A Florida senator is trying to let a private utility suck water from rural Pasco and Hernando counties even though there is no public need for new groundwater pumping.
The caveat from Sen. Mike Bennett, R-Bradenton, is included in a rewrite of the state's growth management rules. It is a blatant end run, circumventing objections from two state agencies and a trio of local governments. So much for that lip service about local control.
The bill, SB 1122, scheduled for consideration Monday will let Skyland Utilities, a subsidiary of Evans Properties, start selling water and wastewater from its 4,000 acres of rural land in Pasco and Hernando counties absent any requirement to demonstrate a public need for the utility service.
Skyland withdrew its controversial application before the Public Service Commission in January after a critical staff report recommended denial and said there was no need for a private utility in an agricultural area that had no immediate plans to develop. Pasco and Hernando counties, the city of Brooksville and the state Department of Community Affairs had objected to the Skyland proposal as unnecessary, contradictory to local land use plans and a potential precursor to sprawl.
In pulling its application, Skyland's attorney said the utility would decide "at the appropriate time (to) move forward with the utilization of its properties to maximize its resources consistent with public interest.'' The appropriate time came quickly — just two months later when Evans representatives successfully lobbied Bennett to give them a break. We're still waiting for an acceptable explanation as to how a private-sector water grab is consistent with the public interest.
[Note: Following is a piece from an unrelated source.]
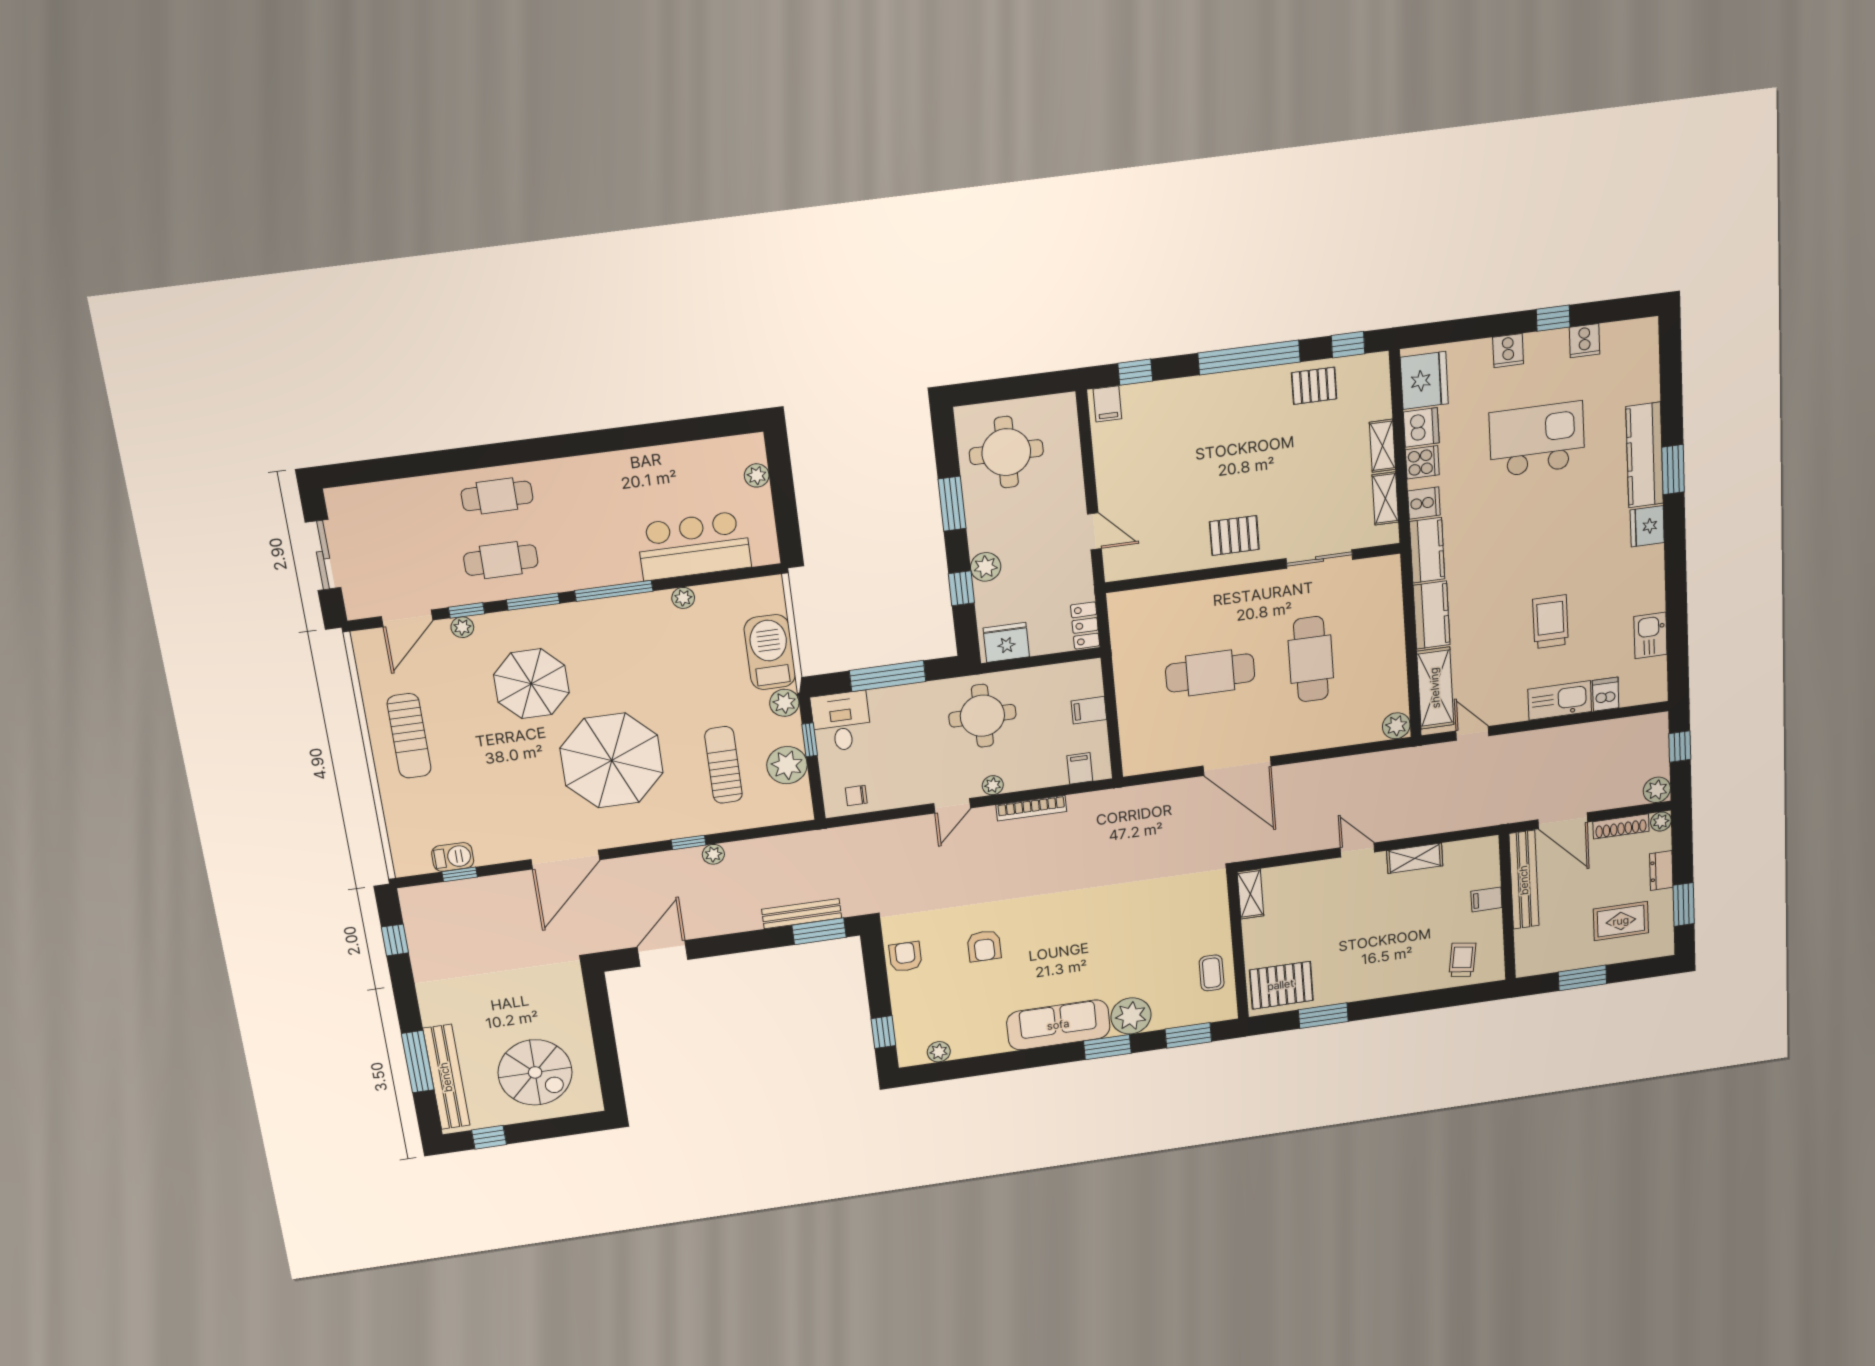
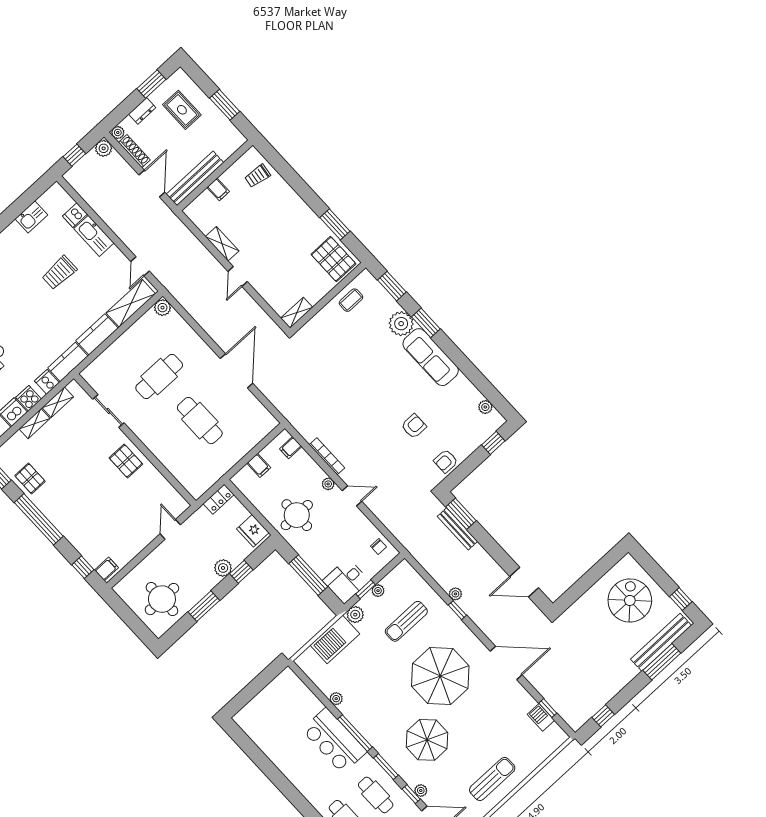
plant: (757, 475) -> (254, 706), removed
bar counter: (694, 546) -> (334, 741), moved
plant: (787, 765) -> (378, 591), width x0.53, depth x0.53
The language benefiting Evans may have gone undetected if not for Times staff writer Jodie Tillman, who reported it in a story published Friday. Sen. Mike Fasano, R-New Port Richey, already drafted an amendment striking the benefit and said he will offer it Monday.
"This is bad stuff when you try to circumvent the permitting process, circumventing the agency's decision,'' Fasano said. Getting permits through the legislative process "is not how you do things. It's wrong.''
The company maintains water is a crop and said it wants to profit from future groundwater pumping for either biofuel development or to market the water to other utilities or governments. It is a disturbing business plan considering regional efforts to limit groundwater withdrawal to reverse environmental damage from past overpumping. The Withlacoochee Regional Water Supply Authority, which serves Hernando, projected the potential for a significant reduction in the groundwater table, a depletion that would be exacerbated by certifying another utility.
The Florida House of Representatives already passed its growth management bill without the utility provision. Even if the utility clause is intended as a negotiating chit to help reconcile differences between the bill's two versions, the Senate should end the subterfuge.
There is no need to let the private sector profiteer from a dwindling natural resource. Let the large landowners follow the rules and prove a public need for water service before building a utility.